→ **Texto fornecido**

************

À minha frente, quando ergo a cabeça para ler o que escrevo vejo o
livro de Alfredo Macedo Gomes – Imaginário Social da Seca. Lembro o que
está lá dentro. Alfredo fez uma série de entrevistas e condensou em
dados e análises a visão que os próprios sertanejos têm do que é a seca.
Imaginam ser coisa de Deus. Em muitos casos, como castigo. O livro de
Alfredo está ladeado de relatórios de políticas públicas desenvolvidas
para o Semiárido Brasileiro – SAB – “Relatório do “PROHIDRO” e do
“Programa de Irrigação”; “Programa de Agroindústria e ProAlcool”,
“Projeto Sertanejo”, “PAPP”... Quanto papel !!!
Que os povos do sertão semiárido brasileiro sintam a seca como castigo,
no patamar cultural onde o mítico-religioso supera o conhecimento
sociohistórico é aceitável. Que se interprete assim o fenômeno, numa
área em que o Estado brasileiro nunca chegou com Educação
Contextualizada, com o mínimo de promoção da cultura local, do diálogo
entre saberes populares – saberes científicos, tudo bem. O que não é
aceitável é a seca “pegar” desprevenido os poderes constituídos em nossa
República. É a constatação viva do que representa e a quem serve o
Estado brasileiro.

************

→ **Linhas listadas**

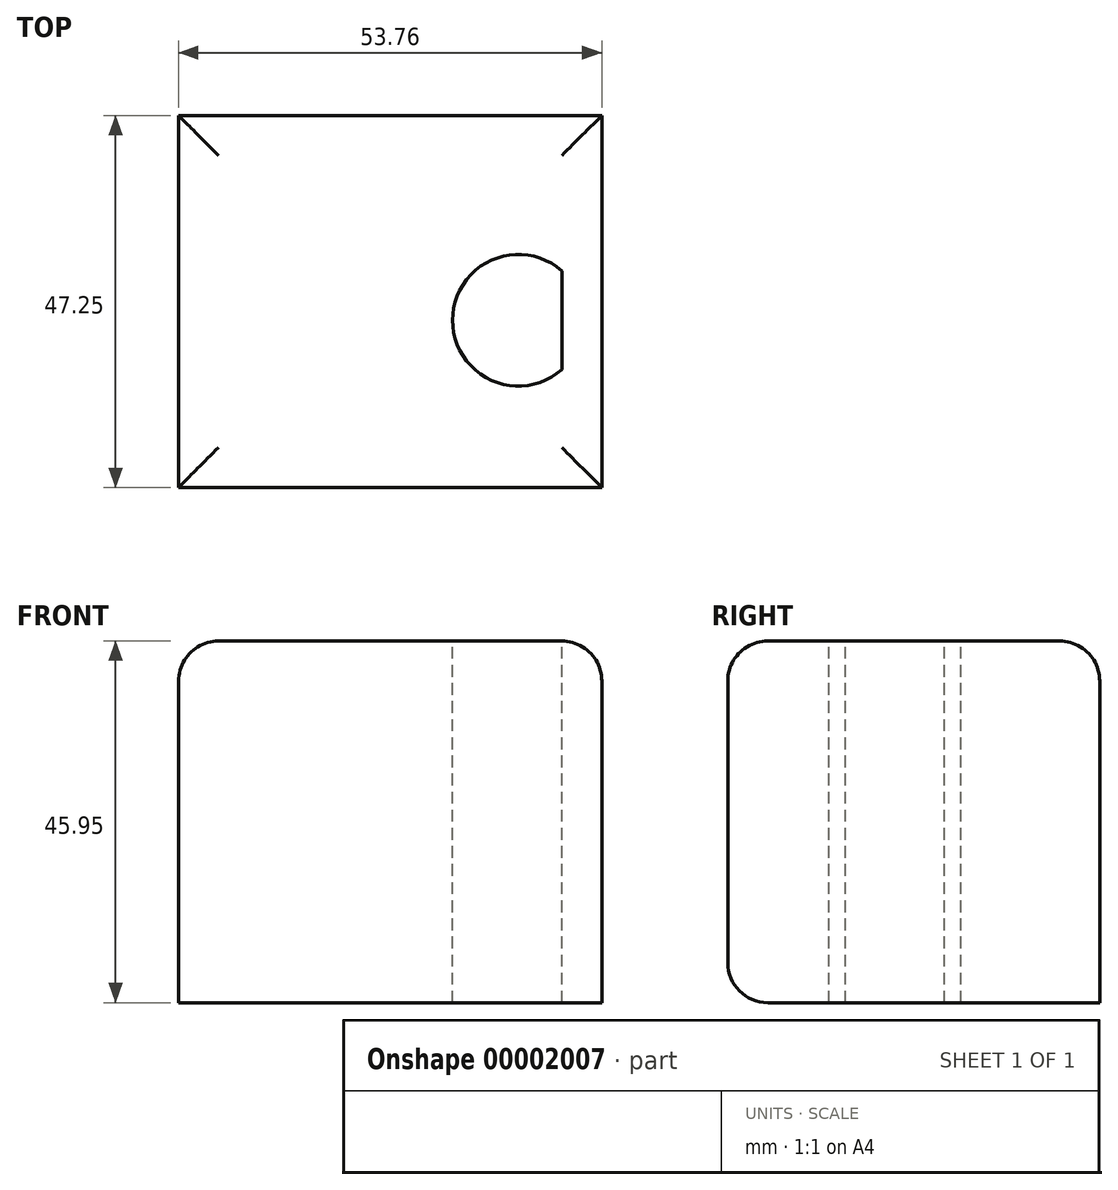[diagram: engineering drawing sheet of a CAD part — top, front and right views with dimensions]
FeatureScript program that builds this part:
annotation { "Feature Type Name" : "Feature", "Feature Type Description" : "" }
export const myFeature = defineFeature(function(context is Context, id is Id, definition is map)
    precondition{}
    {
        {
            var Q0;
            Q0=qCreatedBy(makeId("Top.planeOp"),FACE);
            var sketch = newSketch(context, id + "F0", { "sketchPlane" : qUnion([Q0])});
            skLineSegment(sketch, "E0.bottom", {"start": v(-60.68, -33) * mm, "end": v(-6.92, -33) * mm});
            skLineSegment(sketch, "E0.top", {"start": v(-60.68, 14.24) * mm, "end": v(-6.92, 14.24) * mm});
            skLineSegment(sketch, "E0.left", {"start": v(-60.68, -33) * mm, "end": v(-60.68, 14.24) * mm});
            skLineSegment(sketch, "E0.right", {"start": v(-6.92, -33) * mm, "end": v(-6.92, 14.24) * mm});
            skSolve(sketch);
        }
        {
            var Q0;
            Q0=makeQuery(id+"F0.imprint","IMPRINT",FACE,{"disambiguationData":[TD([[makeQuery(id+"F0.imprint","IMPRINT",EDGE,{"derivedFrom":sQuery(id+"F0.wireOp",EDGE,"E0.bottom")}),1.0]])]});
            extrude(context, id + "F1", {"entities" : qUnion([Q0]), "depth" : 45.95 * mm});
        }
        {
            var Q0;
            Q0=makeQuery(id+"F1.opExtrude","CAP_EDGE",EDGE,{"disambiguationData":[OSD([sQuery(id+"F0.wireOp",EDGE,"E0.right")])],"isStart":false});
            var Q1;
            Q1=makeQuery(id+"F1.opExtrude","CAP_EDGE",EDGE,{"disambiguationData":[OSD([sQuery(id+"F0.wireOp",EDGE,"E0.bottom")])],"isStart":false});
            var Q2;
            Q2=makeQuery(id+"F1.opExtrude","CAP_EDGE",EDGE,{"disambiguationData":[OSD([sQuery(id+"F0.wireOp",EDGE,"E0.left")])],"isStart":false});
            var Q3;
            Q3=makeQuery(id+"F1.opExtrude","CAP_EDGE",EDGE,{"disambiguationData":[OSD([sQuery(id+"F0.wireOp",EDGE,"E0.top")])],"isStart":false});
            fillet(context, id + "F2", {"entities" : qUnion([Q0, Q1, Q2, Q3]), "radius" : 5.08 * mm, "tangentPropagation" : true, "allowEdgeOverflow" : false});
        }
        {
            var Q0;
            Q0=makeQuery(id+"F1.opExtrude","CAP_FACE",FACE,{"disambiguationData":[OSD([sQuery(id+"F0.wireOp",EDGE,"E0.bottom"),sQuery(id+"F0.wireOp",EDGE,"E0.top"),sQuery(id+"F0.wireOp",EDGE,"E0.left"),sQuery(id+"F0.wireOp",EDGE,"E0.right")])],"isStart":false});
            var sketch = newSketch(context, id + "F3", { "sketchPlane" : qUnion([Q0])});
            skCircle(sketch, "E1", {"center": v(-17.52, -11.77) * mm, "radius": 8.36 * mm});
            skSolve(sketch);
        }
        {
            var Q0;
            {var subQ0=sQuery(id+"F0.wireOp",EDGE,"E0.right");var subQ1=makeQuery(id+"F2.opFillet","BLEND_EDGE",EDGE,{"blendedFrom":[makeQuery(id+"F1.opExtrude","CAP_EDGE",EDGE,{"disambiguationData":[OSD([subQ0])],"isStart":false}),makeQuery(id+"F1.opExtrude","CAP_FACE",FACE,{"disambiguationData":[OSD([sQuery(id+"F0.wireOp",EDGE,"E0.bottom"),sQuery(id+"F0.wireOp",EDGE,"E0.top"),sQuery(id+"F0.wireOp",EDGE,"E0.left"),subQ0])],"isStart":false})],"blendedInto":[makeQuery(id+"F1.opExtrude","CAP_FACE",FACE,{"disambiguationData":[OSD([sQuery(id+"F0.wireOp",EDGE,"E0.bottom"),sQuery(id+"F0.wireOp",EDGE,"E0.top"),sQuery(id+"F0.wireOp",EDGE,"E0.left"),subQ0])],"isStart":false})]});var subQ2=sQuery(id+"F3.wireOp",EDGE,"E1");var subQ4=makeQuery(id+"F3.imprint","INTERSECT",VERTEX,{"disambiguationData":[OD(0.0)],"derivedFrom":[subQ1,subQ2]});Q0=makeQuery(id+"F3.imprint","IMPRINT",FACE,{"disambiguationData":[TD([[makeQuery(id+"F3.imprint","IMPRINT",EDGE,{"disambiguationData":[TD([[subQ4,1.0]])],"derivedFrom":subQ2}),1.0]])]});}
            extrude(context, id + "F4", {"entities" : qUnion([Q0]), "operationType" : NewBodyOperationType.REMOVE, "oppositeDirection" : true, "depth" : 66.15 * mm});
        }
        {
            var Q0;
            Q0=makeQuery(id+"F1.opExtrude","CAP_EDGE",EDGE,{"disambiguationData":[OSD([sQuery(id+"F0.wireOp",EDGE,"E0.bottom")])],"isStart":true});
            fillet(context, id + "F5", {"entities" : qUnion([Q0]), "tangentPropagation" : true, "radius" : 5.08 * mm, "defaultsChanged" : false, "vertexSettings" : [], "allowEdgeOverflow" : false});
        }
    });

************

→ **Seu objetivo**
Responda às perguntas abaixo com base no texto sobre a seca.
(a) Qual é o título do livro de Alfredo Macedo Gomes?
(b) Segundo o texto, o que os sertanejos imaginam que a seca seja?
(c) O que o texto declara não ser aceitável?

→ **Resposta completa**
(a) Imaginário Social da Seca.
(b) Imaginam que seja coisa de Deus e, em muitos casos, um castigo.
(c) Que a seca "pegue" desprevenidos os poderes constituídos da República.